Gawat! Security itu melihat aksiku. Dia sudah siap di kasir menunggu ku. Sebentar, apa dia benar-benar melihatku mengambil cokelat tadi? Sebaiknya dengan tenang aku tidak keluar lewat kasir, santai saja melenggang bagai orang yang tak jadi beli. Tepat baru keluar dari swalayan, entah dari arah mana security brengsek itu menyergap ku. Tanganku ditariknya. Kuat sekali embak ini. Wajahnya sih lumayan, tapi badannya padat berisi. Lengannya besar-besar. Pasti seret jodoh wanita ini. Adikku, melihatku diseret, berlari mengikutiku. Dia terus bertanya-tanya ada apa ini, kenapa aku digiring bak napi yang baru tertangkap lagi setelah baru berhasil kabur. Dan sialnya semua pengunjung sore itu melihatku seperti melihat maling ayam yang digiring hansip. Malu sekali. Mau ditaruh dimana mukaku, muka adikku, dan muka kedua orangtuaku?

Aku dan adikku dibawa ke sebuah pintu di salah satu sudut mall ini. Sudut yang tak menarik perhatian. Pintunya tersembunyi dan disana tertulis, “Dilarang Masuk Kecuali Petugas”. Kami memasuki sebuah ruang dengan cat serba putih, sepertinya ruang keamanan. Aku gugup sekali. Di dalam duduk seorang satpam yang tampaknya tak senang acara mengopi sorenya terusik oleh kami.

“Nih Pak, ada yang maling!” lapor embaknya seraya menggelar barang-barang bukti di atas meja; sekotak susu dan sebatang cokelat.

Satpam itu memperhatikan aku dengan seksama lalu ia membentak.

“KECIL-KECIL UDAH MALING!!”

Jantungku hampir copot dan adikku mulai menangis.

“ANAK SIAPA KAMU? MANA ORANGTUA MU?!! Bentaknya lagi.

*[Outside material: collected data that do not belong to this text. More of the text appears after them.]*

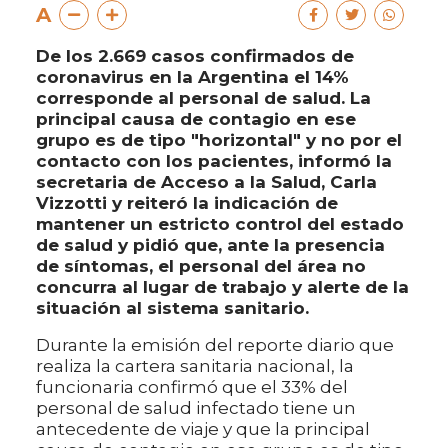
A
De los 2.669 casos confirmados de
coronavirus en la Argentina el 14%
corresponde al personal de salud. La
principal causa de contagio en ese
grupo es de tipo "horizontal" y no por el
contacto con los pacientes, informó la
secretaria de Acceso a la Salud, Carla
Vizzotti y reiteró la indicación de
mantener un estricto control del estado
de salud y pidió que, ante la presencia
de síntomas, el personal del área no
concurra al lugar de trabajo y alerte de la
situación al sistema sanitario.
Durante la emisión del reporte diario que
realiza la cartera sanitaria nacional, la
funcionaria confirmó que el 33% del
personal de salud infectado tiene un
antecedente de viaje y que la principal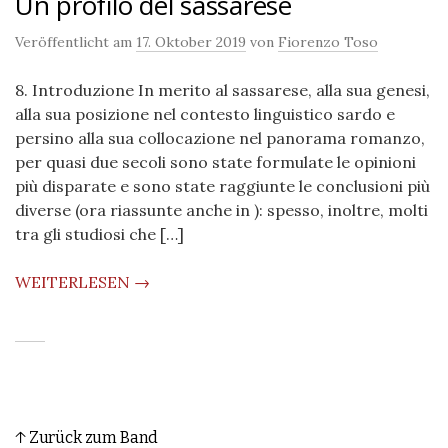
Un profilo del sassarese
Veröffentlicht am
17. Oktober 2019
von
Fiorenzo Toso
8. Introduzione In merito al sassarese, alla sua genesi,
alla sua posizione nel contesto linguistico sardo e
persino alla sua collocazione nel panorama romanzo,
per quasi due secoli sono state formulate le opinioni
più disparate e sono state raggiunte le conclusioni più
diverse (ora riassunte anche in ): spesso, inoltre, molti
tra gli studiosi che […]
WEITERLESEN →
↑ Zurück zum Band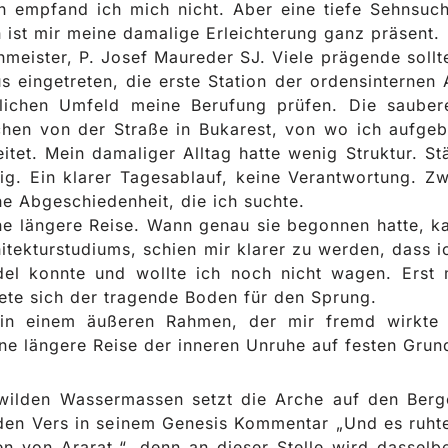
n empfand ich mich nicht. Aber eine tiefe Sehnsuc
 ist mir meine damalige Erleichterung ganz präsent.
meister, P. Josef Maureder SJ. Viele prägende sollt
s eingetreten, die erste Station der ordensinternen
tlichen Umfeld meine Berufung prüfen. Die saube
hen von der Straße in Bukarest, von wo ich aufgeb
itet. Mein damaliger Alltag hatte wenig Struktur. St
uhig. Ein klarer Tagesablauf, keine Verantwortung. 
he Abgeschiedenheit, die ich suchte.
ne längere Reise. Wann genau sie begonnen hatte, ka
tekturstudiums, schien mir klarer zu werden, dass i
 konnte und wollte ich noch nicht wagen. Erst mi
ete sich der tragende Boden für den Sprung.
 in einem äußeren Rahmen, der mir fremd wirkte
e längere Reise der inneren Unruhe auf festen Grund
wilden Wassermassen setzt die Arche auf den Berg
 den Vers in seinem Genesis Kommentar „Und es ruht
rarat.“, denn an dieser Stelle wird dasselbe Verb נוח (Au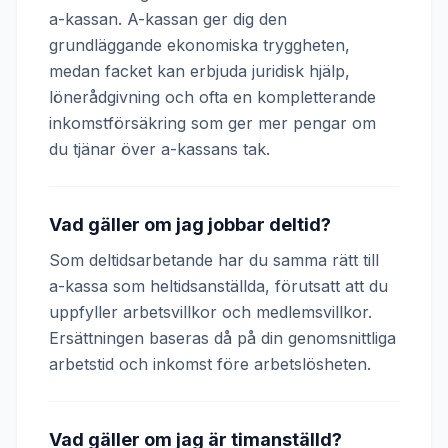
a-kassan. A-kassan ger dig den
grundläggande ekonomiska tryggheten,
medan facket kan erbjuda juridisk hjälp,
lönerådgivning och ofta en kompletterande
inkomstförsäkring som ger mer pengar om
du tjänar över a-kassans tak.
Vad gäller om jag jobbar deltid?
Som deltidsarbetande har du samma rätt till
a-kassa som heltidsanställda, förutsatt att du
uppfyller arbetsvillkor och medlemsvillkor.
Ersättningen baseras då på din genomsnittliga
arbetstid och inkomst före arbetslösheten.
Vad gäller om jag är timanställd?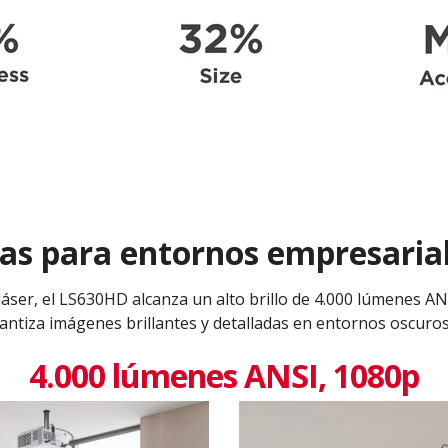
as para entornos empresaria
 láser, el LS630HD alcanza un alto brillo de 4.000 lúmenes AN
antiza imágenes brillantes y detalladas en entornos oscuros
4.000 lúmenes ANSI, 1080p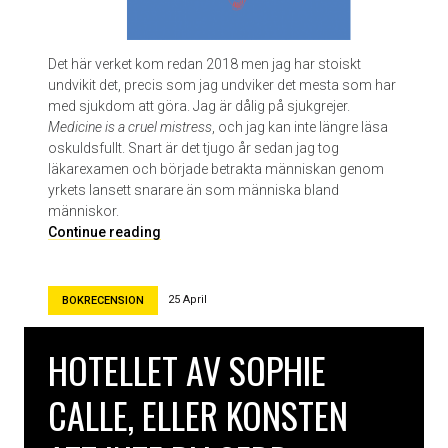
Det här verket kom redan 2018 men jag har stoiskt
undvikit det, precis som jag undviker det mesta som har
med sjukdom att göra. Jag är dålig på sjukgrejer.
Medicine is a cruel mistress
, och jag kan inte längre läsa
oskuldsfullt. Snart är det tjugo år sedan jag tog
läkarexamen och började betrakta människan genom
yrkets lansett snarare än som människa bland
människor.
N
Continue reading
o
n
s
25 April
BOKRECENSION
e
n
HOTELLET AV SOPHIE
s
p
CALLE, ELLER KONSTEN
r
i
n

Tangis adikku makin keras. Ia ketakutan sekali. Aku berusah tetap tenang namun sebenarnya aku juga sangat ketakutan, panik malah. Tangan kakiku bergetar semua. Aku diinterogasi oleh mereka dan tak satupun ku jawab. Ini tak adil. Aku tak didampingi pengacara dan tak diperbolehkan menelepon. Aku berhak untuk diam. Lelah teriak-teriak, akhirnya aku diberi pilihan-pilihan sulit sebagai hukuman: disetrum, ditelanjangi baru boleh pulang, atau diantarkan langsung ke rumah dan dikembalikan ke orangtua. Kau tahu Kawan, lebih baik rambutku berdiri karena anuku disetrum, atau pulang ke rumah jalan kaki, telanjang. Yang aku tak mau adalah melihat raut wajah ibuku saat mendengar anaknya tertangkap kering maling di mall, mall-nya Kopasus lagi. Aku tak ingin mengecewakan Mama lagi. Aku sudah berjanji, walau sulit ditepati seperti yang pernah ku katakan padamu kawan, tapi ini harus.

Pekak mendengar tangisan adikku dan tak ada satu katapun terucap olehku selama interogasi, akhirnya kami dibebaskan tanpa syarat. Aku bersyukur tak diteriaki orang gila karena telanjang di jalan dengan rambut jigrak habis kena setrum. Saat melepas kami si satpam meneriaki ku sekali lagi,” PULANG SANA ANAK GEMBEL! AWAS KALAU SAYA NGELIHAT KAMU DI SINI LAGI! KU SERAHKAN KAU KE POLISI !!”

Yah sejak itu hingga sekarang dan semoga sampai selamanya aku tak pernah lagi makan uang haram. Aku berjanji untuk tak pernah lagi mencuri, merampok, mencopet, menjambret, menculik, mencoret-coret tembok rumah orang, atau apapun yang berbau kriminal. Bahkan kalaupun aku jadi pejabat aku tak akan korupsi. Semoga saja.